Part of the problem of being an introvert who loves my dog more than I love most people is that it’s really difficult to meet potential dates out in the world. I don’t really go “out” places, and when I do venture forth from my home, I’m pretty sure I have my resting bitch face on. I don’t mean to, but if I’m at the grocery store or the gym, I’m just trying to get stuff done so that I can go back home. This has always been the allure of online dating; I can scroll through numerous pictures and profiles, converse with people without brushing my hair, and not have that awkward in real life fumbling until we’ve at least established some basic commonalities.
Recently, I ventured back onto OKcupid; this latest try lasted about four days. I was talking to five different guys. One of those conversations had moved over to Facebook Messenger so that he could send me pictures from his recent trip to Alaska. I was making many matches, and I was gaining plenty of admirers (duh). Here was the problem – I didn’t care to invest any amount of time getting to know any of the guys I was talking to, and I was beginning to resent the call on my time that having to message them back was taking. When I would be notified that I had made a match with someone, or when a guy responded to me, I had no excitement whatsoever. In the past, when I first met Dan or Jay on OKC, I would get total butterflies when they messaged. I couldn’t wait to get online and see what they said! With this latest round of guys, I’d get the notification that I’d received a new message, and I’d delete it and think, “Yeah, yeah, I’ll get to it later.”

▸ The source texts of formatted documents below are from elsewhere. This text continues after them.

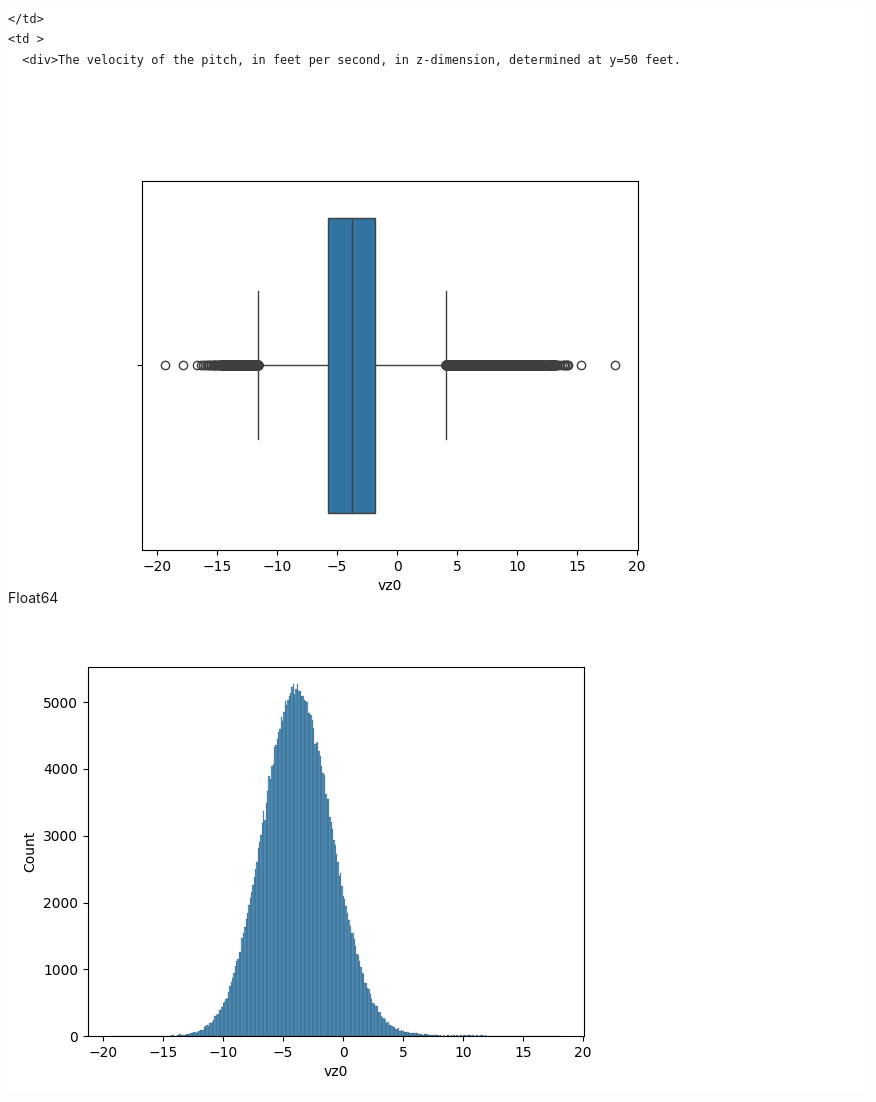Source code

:     </td>
    <td >
      <div>The velocity of the pitch, in feet per second, in z-dimension, determined at y=50 feet.
<br>
<br></div>
    </td>
    <td >
      Float64
    </td>
    <td >
      <img src="assets/vz0_box.png">
      <img src="assets/vz0_freq.png">
    </td>
  </tr>
  <tr >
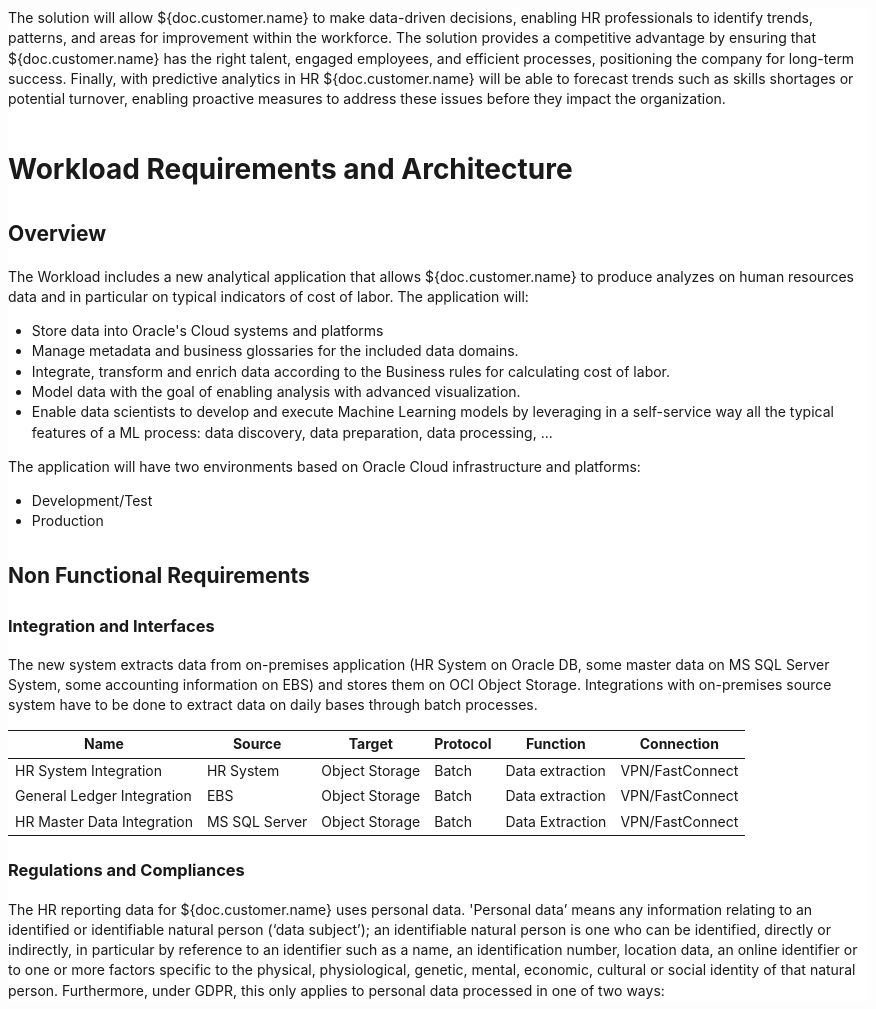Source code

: The solution will allow ${doc.customer.name} to make data-driven decisions, enabling HR professionals to identify trends, patterns, and areas for improvement within the workforce.
The solution provides a competitive advantage by ensuring that ${doc.customer.name} has the right talent, engaged employees, and efficient processes, positioning the company for long-term success.
Finally, with predictive analytics in HR ${doc.customer.name} will be able to forecast trends such as skills shortages or potential turnover, enabling proactive measures to address these issues before they impact the organization.

# Workload Requirements and Architecture

## Overview

The Workload includes a new analytical application that allows ${doc.customer.name} to produce analyzes on human resources data and in particular on typical indicators of cost of labor. The application will:

-   Store data into Oracle's Cloud systems and platforms
-   Manage metadata and business glossaries for the included data domains.
-   Integrate, transform and enrich data according to the Business rules for calculating cost of labor.
-   Model data with the goal of enabling analysis with advanced visualization.
-   Enable data scientists to develop and execute Machine Learning models by leveraging in a self-service way all the typical features of a ML process: data discovery, data preparation, data processing, ...

The application will have two environments based on Oracle Cloud infrastructure and platforms:

-   Development/Test
-   Production

## Non Functional Requirements

### Integration and Interfaces

The new system extracts data from on-premises application (HR System on Oracle DB, some master data on MS SQL Server System, some accounting information on EBS) and stores them on OCI Object Storage. Integrations with on-premises source system have to be done to extract data on daily bases through batch processes.

| Name                       | Source        | Target         | Protocol | Function        | Connection      |
|----------------------------|---------------|----------------|----------|-----------------|-----------------|
| HR System Integration      | HR System     | Object Storage | Batch    | Data extraction | VPN/FastConnect |
| General Ledger Integration | EBS           | Object Storage | Batch    | Data extraction | VPN/FastConnect |
| HR Master Data Integration | MS SQL Server | Object Storage | Batch    | Data Extraction | VPN/FastConnect |

### Regulations and Compliances

The HR reporting data for ${doc.customer.name} uses personal data. 'Personal data’ means any information relating to an identified or identifiable natural person (‘data subject’); an identifiable natural person is one who can be identified, directly or indirectly, in particular by reference to an identifier such as a name, an identification number, location data, an online identifier or to one or more factors specific to the physical, physiological, genetic, mental, economic, cultural or social identity of that natural person. Furthermore, under GDPR, this only applies to personal data processed in one of two ways:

And it wasn’t just this time around. The past few times that I have tried online dating, I’ve had no interest in actually pursuing anything. I’m looking because I feel like I should be looking, like I should be making some kind of effort to meet guys. The last time I went on a date from an online site was over a year ago. Granted, I was dating Dan again from August through New Year’s, but we’re at the end of July, and I haven’t set up even one date. Every person seems to say, “Oh, it’ll happen when you stop looking, when you least expect it.” Please provide to me an example of how that is true for any other aspect of life. How often do people find new jobs when they’re not looking for them? How often do people find their dream home when they’re not looking? I get that you can be offered a job that you weren’t looking for, but typically, in any other area of life, the advice is to not give up, to not stop looking until you find the right fit. I get that love has it’s own rules, and doesn’t play out like other areas of life, but come on!
I disabled my OKcupid account on Sunday because I just couldn’t work up the energy to be excited about anyone I was talking to. Had I talked to every guy on OKC? Of course not! Had I even talked to every guy that I had matched with? Of course not! But just thinking about making the effort to get dolled up to go on a date, or even a series of dates if there was a connection, made me so tired that I wanted to take a nap. I just want to naturally find someone who immediately makes me laugh and just fits well into my life. That may be too much to ask, but I’m asking. The worst the Universe can say is “no,” and then I’m no worse off from where I am now, which really isn’t bad at all.